From the Clipboard of Tony: Fostering Independence in our Children
Emily and I recently received the league rules for Evan’s baseball teams’ games this spring. Among them are the following:
Parents are not permitted on the baseball field, behind the backstop or in the dugouts except in the event of an emergency …
Please do not shout instructions during game play to the players as it only leads to confusion and performance anxiety …
Parents may not enter the dugout to help pack a player’s bag. While it may seem slower initially, our players learn valuable lessons in maturity and responsibility.
When a player returns home, they should, on their own:
- Clean off their equipment
- Remove any dirt & grass from the glove, bat & batting helmet
- Clean their cleats or baseball shoes inside & out
- Clean and rinse out their water bottle
- Make sure that everything is dry before repacking the equipment into the bag.
I love all these rules! And when I saw them, I thought a lot about why sleepaway camp is so important for youngsters. I can easily recall the myriad of ways that I was able to have independence as a kid. I am reminded of riding my bike, by myself, at the age of seven, to my little league baseball field in New Milford, New Jersey, for my games playing for Boulevard Market. The highlight of those memories was not that I struck out all 13 times I was up that season, thus earning the nickname “The Strikeout King,” but the joy I had in riding to the game on my own.

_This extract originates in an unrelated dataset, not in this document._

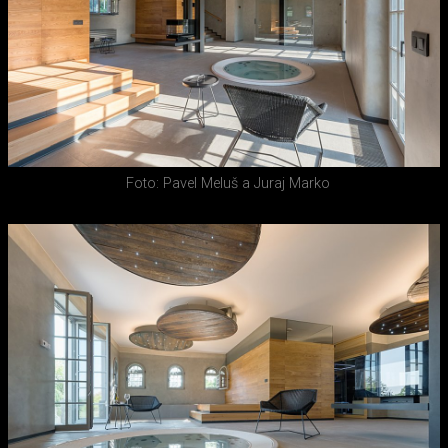
Foto: Pavel Meluš a Juraj Marko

This is 2016 and we all know that times have changed. Today, I find that as a parent that you have to think a bit harder about meaningful opportunities for your child to develop a sense of independence, because those experiences, probably more than any other, allow children to figure stuff out without their parents hovering over them.
So I just love the way that we parents will be completely sidelined by the baseball coach so the kids can have a sense, even though it might seem like a bit of a small thing (it’s just a baseball field, after all), of doing this stuff on their own, asking for help on their own, taking care of their own gear.
And then when you look at sleepaway camp, parents who give their children such a vast and daily landscape of opportunities for personal growth have to feel great about the tools they are giving their children. Those of us at camp are lucky enough because at camp we get to watch the laboratory in action. Those of you at home get the warm and fuzzy feeling that you are developing your kids’ independence genes. So when it is time for them to figure stuff out in school, or go away to college, or make decisions about right and wrong for themselves, they will be more ready, because they got to test themselves – in the safest of places and ways – at sleepaway camp!
The days of a seven-year-old riding his bike through town to the ballpark may be the stuff of time capsules, but sleepaway camp, which has existed for over 150 years in the United States, is still THE best training ground for growing independent kids!